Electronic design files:
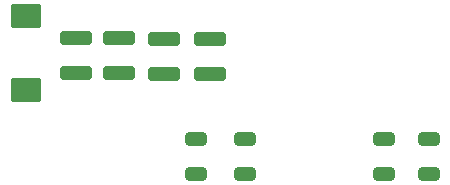
<source format=gbr>
%TF.GenerationSoftware,KiCad,Pcbnew,(6.0.0-0)*%
%TF.CreationDate,2022-06-13T23:55:57-07:00*%
%TF.ProjectId,max20499_breakout,6d617832-3034-4393-995f-627265616b6f,rev?*%
%TF.SameCoordinates,Original*%
%TF.FileFunction,Paste,Bot*%
%TF.FilePolarity,Positive*%
%FSLAX46Y46*%
G04 Gerber Fmt 4.6, Leading zero omitted, Abs format (unit mm)*
G04 Created by KiCad (PCBNEW (6.0.0-0)) date 2022-06-13 23:55:57*
%MOMM*%
%LPD*%
G01*
G04 APERTURE LIST*
G04 Aperture macros list*
%AMRoundRect*
0 Rectangle with rounded corners*
0 $1 Rounding radius*
0 $2 $3 $4 $5 $6 $7 $8 $9 X,Y pos of 4 corners*
0 Add a 4 corners polygon primitive as box body*
4,1,4,$2,$3,$4,$5,$6,$7,$8,$9,$2,$3,0*
0 Add four circle primitives for the rounded corners*
1,1,$1+$1,$2,$3*
1,1,$1+$1,$4,$5*
1,1,$1+$1,$6,$7*
1,1,$1+$1,$8,$9*
0 Add four rect primitives between the rounded corners*
20,1,$1+$1,$2,$3,$4,$5,0*
20,1,$1+$1,$4,$5,$6,$7,0*
20,1,$1+$1,$6,$7,$8,$9,0*
20,1,$1+$1,$8,$9,$2,$3,0*%
G04 Aperture macros list end*
%ADD10RoundRect,0.250000X-1.100000X0.325000X-1.100000X-0.325000X1.100000X-0.325000X1.100000X0.325000X0*%
%ADD11RoundRect,0.250000X0.650000X-0.325000X0.650000X0.325000X-0.650000X0.325000X-0.650000X-0.325000X0*%
%ADD12RoundRect,0.250000X-1.025000X0.787500X-1.025000X-0.787500X1.025000X-0.787500X1.025000X0.787500X0*%
G04 APERTURE END LIST*
D10*
%TO.C,C19*%
X115480000Y-92177500D03*
X115480000Y-95127500D03*
%TD*%
D11*
%TO.C,C12*%
X121940000Y-103645000D03*
X121940000Y-100695000D03*
%TD*%
D10*
%TO.C,C18*%
X111790000Y-92127500D03*
X111790000Y-95077500D03*
%TD*%
D11*
%TO.C,C14*%
X126090000Y-103645000D03*
X126090000Y-100695000D03*
%TD*%
D12*
%TO.C,C17*%
X107560000Y-90300000D03*
X107560000Y-96525000D03*
%TD*%
D10*
%TO.C,C21*%
X123120000Y-92227500D03*
X123120000Y-95177500D03*
%TD*%
D11*
%TO.C,C13*%
X137860000Y-103645000D03*
X137860000Y-100695000D03*
%TD*%
%TO.C,C11*%
X141700000Y-103645000D03*
X141700000Y-100695000D03*
%TD*%
D10*
%TO.C,C20*%
X119230000Y-92227500D03*
X119230000Y-95177500D03*
%TD*%
M02*

</source>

**Try it**
Keep every word of the data as it is when you write it out, but drop the pictures.

**Exercise output**
<source format=gbr>
%TF.GenerationSoftware,KiCad,Pcbnew,(6.0.0-0)*%
%TF.CreationDate,2022-06-13T23:55:57-07:00*%
%TF.ProjectId,max20499_breakout,6d617832-3034-4393-995f-627265616b6f,rev?*%
%TF.SameCoordinates,Original*%
%TF.FileFunction,Paste,Bot*%
%TF.FilePolarity,Positive*%
%FSLAX46Y46*%
G04 Gerber Fmt 4.6, Leading zero omitted, Abs format (unit mm)*
G04 Created by KiCad (PCBNEW (6.0.0-0)) date 2022-06-13 23:55:57*
%MOMM*%
%LPD*%
G01*
G04 APERTURE LIST*
G04 Aperture macros list*
%AMRoundRect*
0 Rectangle with rounded corners*
0 $1 Rounding radius*
0 $2 $3 $4 $5 $6 $7 $8 $9 X,Y pos of 4 corners*
0 Add a 4 corners polygon primitive as box body*
4,1,4,$2,$3,$4,$5,$6,$7,$8,$9,$2,$3,0*
0 Add four circle primitives for the rounded corners*
1,1,$1+$1,$2,$3*
1,1,$1+$1,$4,$5*
1,1,$1+$1,$6,$7*
1,1,$1+$1,$8,$9*
0 Add four rect primitives between the rounded corners*
20,1,$1+$1,$2,$3,$4,$5,0*
20,1,$1+$1,$4,$5,$6,$7,0*
20,1,$1+$1,$6,$7,$8,$9,0*
20,1,$1+$1,$8,$9,$2,$3,0*%
G04 Aperture macros list end*
%ADD10RoundRect,0.250000X-1.100000X0.325000X-1.100000X-0.325000X1.100000X-0.325000X1.100000X0.325000X0*%
%ADD11RoundRect,0.250000X0.650000X-0.325000X0.650000X0.325000X-0.650000X0.325000X-0.650000X-0.325000X0*%
%ADD12RoundRect,0.250000X-1.025000X0.787500X-1.025000X-0.787500X1.025000X-0.787500X1.025000X0.787500X0*%
G04 APERTURE END LIST*
D10*
%TO.C,C19*%
X115480000Y-92177500D03*
X115480000Y-95127500D03*
%TD*%
D11*
%TO.C,C12*%
X121940000Y-103645000D03*
X121940000Y-100695000D03*
%TD*%
D10*
%TO.C,C18*%
X111790000Y-92127500D03*
X111790000Y-95077500D03*
%TD*%
D11*
%TO.C,C14*%
X126090000Y-103645000D03*
X126090000Y-100695000D03*
%TD*%
D12*
%TO.C,C17*%
X107560000Y-90300000D03*
X107560000Y-96525000D03*
%TD*%
D10*
%TO.C,C21*%
X123120000Y-92227500D03*
X123120000Y-95177500D03*
%TD*%
D11*
%TO.C,C13*%
X137860000Y-103645000D03*
X137860000Y-100695000D03*
%TD*%
%TO.C,C11*%
X141700000Y-103645000D03*
X141700000Y-100695000D03*
%TD*%
D10*
%TO.C,C20*%
X119230000Y-92227500D03*
X119230000Y-95177500D03*
%TD*%
M02*

</source>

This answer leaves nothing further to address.